***** RECORDS TO PROCESS
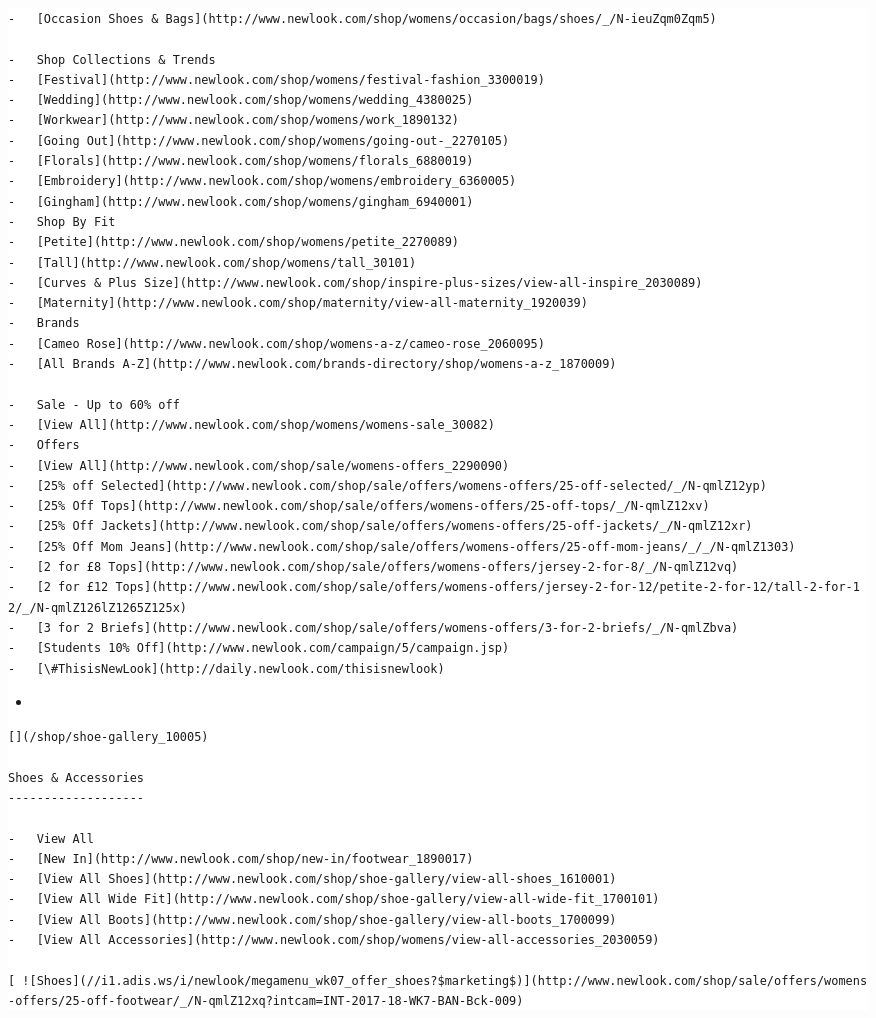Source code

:     -   [Occasion Shoes & Bags](http://www.newlook.com/shop/womens/occasion/bags/shoes/_/N-ieuZqm0Zqm5)

    -   Shop Collections & Trends
    -   [Festival](http://www.newlook.com/shop/womens/festival-fashion_3300019)
    -   [Wedding](http://www.newlook.com/shop/womens/wedding_4380025)
    -   [Workwear](http://www.newlook.com/shop/womens/work_1890132)
    -   [Going Out](http://www.newlook.com/shop/womens/going-out-_2270105)
    -   [Florals](http://www.newlook.com/shop/womens/florals_6880019)
    -   [Embroidery](http://www.newlook.com/shop/womens/embroidery_6360005)
    -   [Gingham](http://www.newlook.com/shop/womens/gingham_6940001)
    -   Shop By Fit
    -   [Petite](http://www.newlook.com/shop/womens/petite_2270089)
    -   [Tall](http://www.newlook.com/shop/womens/tall_30101)
    -   [Curves & Plus Size](http://www.newlook.com/shop/inspire-plus-sizes/view-all-inspire_2030089)
    -   [Maternity](http://www.newlook.com/shop/maternity/view-all-maternity_1920039)
    -   Brands
    -   [Cameo Rose](http://www.newlook.com/shop/womens-a-z/cameo-rose_2060095)
    -   [All Brands A-Z](http://www.newlook.com/brands-directory/shop/womens-a-z_1870009)

    -   Sale - Up to 60% off
    -   [View All](http://www.newlook.com/shop/womens/womens-sale_30082)
    -   Offers
    -   [View All](http://www.newlook.com/shop/sale/womens-offers_2290090)
    -   [25% off Selected](http://www.newlook.com/shop/sale/offers/womens-offers/25-off-selected/_/N-qmlZ12yp)
    -   [25% Off Tops](http://www.newlook.com/shop/sale/offers/womens-offers/25-off-tops/_/N-qmlZ12xv)
    -   [25% Off Jackets](http://www.newlook.com/shop/sale/offers/womens-offers/25-off-jackets/_/N-qmlZ12xr)
    -   [25% Off Mom Jeans](http://www.newlook.com/shop/sale/offers/womens-offers/25-off-mom-jeans/_/_/N-qmlZ1303)
    -   [2 for £8 Tops](http://www.newlook.com/shop/sale/offers/womens-offers/jersey-2-for-8/_/N-qmlZ12vq)
    -   [2 for £12 Tops](http://www.newlook.com/shop/sale/offers/womens-offers/jersey-2-for-12/petite-2-for-12/tall-2-for-12/_/N-qmlZ126lZ1265Z125x)
    -   [3 for 2 Briefs](http://www.newlook.com/shop/sale/offers/womens-offers/3-for-2-briefs/_/N-qmlZbva)
    -   [Students 10% Off](http://www.newlook.com/campaign/5/campaign.jsp)
    -   [\#ThisisNewLook](http://daily.newlook.com/thisisnewlook)

-   

    [](/shop/shoe-gallery_10005)

    Shoes & Accessories
    -------------------

    -   View All
    -   [New In](http://www.newlook.com/shop/new-in/footwear_1890017)
    -   [View All Shoes](http://www.newlook.com/shop/shoe-gallery/view-all-shoes_1610001)
    -   [View All Wide Fit](http://www.newlook.com/shop/shoe-gallery/view-all-wide-fit_1700101)
    -   [View All Boots](http://www.newlook.com/shop/shoe-gallery/view-all-boots_1700099)
    -   [View All Accessories](http://www.newlook.com/shop/womens/view-all-accessories_2030059)

    [ ![Shoes](//i1.adis.ws/i/newlook/megamenu_wk07_offer_shoes?$marketing$)](http://www.newlook.com/shop/sale/offers/womens-offers/25-off-footwear/_/N-qmlZ12xq?intcam=INT-2017-18-WK7-BAN-Bck-009)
**********
▶ [TASK DIRECTIONS] Reproduce every line in the data that has the word "Accessories" in it.

▶ [WRITTEN RESPONSE]
    Shoes & Accessories
    -   [View All Accessories](http://www.newlook.com/shop/womens/view-all-accessories_2030059)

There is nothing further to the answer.